Tomorrow the new semester begins, and I had today off from work so I spent some time thinking about what I needed to do and how I would get it done.  Key things about this semester:

  • Working full time at day job, who has laid off half the company in the last 3 months so I need to perform adequately
  • Teaching 1 section on Intro to Statistics and the associated Lab
  • AERA presentation to write, to be uploaded by March 23rd
  • Reading prep toward comps this summer and dissertation after that.  I know 1 comp question so far (local and national environment of high stakes testing with regard to its relationship to college performance)
  • Data may start coming in that will be used for dissertation, in which case I will have to start turning disjointed files into a longitudinal database; that’s going to be a blast.

All of which means I need to get back to being reasonably organized.

  • WORK: Luckily my day job is relatively self-contained.  I organize myself within that bucket and it rarely crosses over outside the occasional blackberry message. 
  • TEACHING:  For the teaching, I have finished lecture notes for 7 out of 15
    chapters and 2 of the 4 exams.  I’m not quite up through spring break,
    but getting there.  
    • Today I need to go through the piles of papers on my desk and organize what goes to class and what doesn’t.
    • Tonight I need to go through my ancillary materials and add to my notes pages for the 4 chapters I just finished, then print the notes pages for myself.
    • Tomorrow I need to call the Blackboard Administrator and get my class turned on so that I can use it for distributing copies of the Presentations to the students, as well as ancillary materials.
    • Tomorrow night is the first class; I need to be well rested, fed, and my most sparkling self (ugh)
    • Next weekend, in addition to grading the first homework, I would like to go through and complete the two chapters to get me through spring break.
  • AERA: Dang that thing sneaks up on me every single year.  I need to review my proposal and the comments made by the reviewers and my adviser, then start writing.  I have most of the materials, but this is a slightly different way of organizing the material and I need to not underestimate how long that can take.
    • Next weekend I need to re-read the proposal, my advisers comments and those of the reviewers, then begin free-writing around the topic. 
  • COMPS: This is the one I have the most fudge on, so I will probably let this slide until after the AERA paper is done.  The exception is if adviser decides to have any kind of regular meeting (doubtful) between now and when the data is all here.
  • DATA: Waiting game – the good news is that its not here yet, so I have nothing to do.  The bad news is that I don’t know when it WILL be here…..
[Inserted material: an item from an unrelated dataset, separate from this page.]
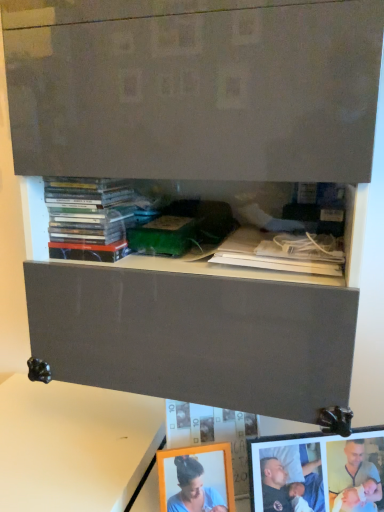
Where is `empty space that is ontop of white matte table at lower left (from a real-world perspective)`? This screenshot has height=512, width=384. empty space that is ontop of white matte table at lower left (from a real-world perspective) is located at coordinates (75, 424).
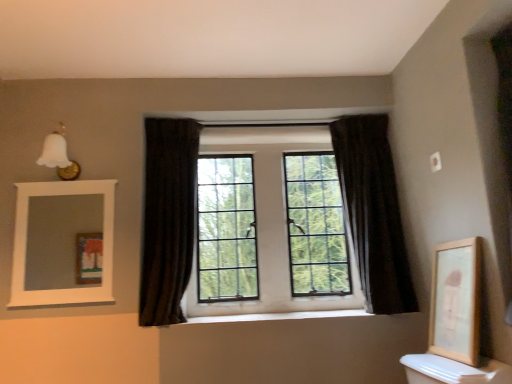
Question: In the image, is white wooden mirror at upper left on the left side or the right side of dark fabric curtain at center, the 2th curtain positioned from the left?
Last time I taught I found my entire weekends being occupied with things related to teaching.  That can’t happen again.  More importantly, I need to align how I use the weekends for the entire semester to meet my broader goals.  So here are a few goals:

  1. Weeknights are mine.  Either I am teaching until 8pm or I am trying to get to the gym, but one way or the other I need the downtime to relax and am too often braindead anyway from a day of work.  The most I will ever ask of myself on a weeknight is grading homework in front of the TV.
  2. One day out of every weekend is devoted to AERA writing and Comps;  At first it should be mostly AERA, later in the term it will refocus to mostly comps, but the goal is not to let the class take up both days and to do both from the very beginning.
  3. I need to get the remaining lecture notes between now and spring break (2 chapters) completed next weekend.  I can then complete the remainder of these notes after the AERA paper is done.

Unlike so much of life, most of the non-class related tasks are not things that can easily be broken down and put on a list.  I’ve tried to turn the project “Write AERA paper” into a series of next actions and failed.  They are either too vague, or specific but rapidly become irrelevant or incorrect.  Therefore I need to focus on those types of lists for what I CAN create lists for (grade homework, review lecture notes, answer emails from class) and allot time in chunks for those that I cannot.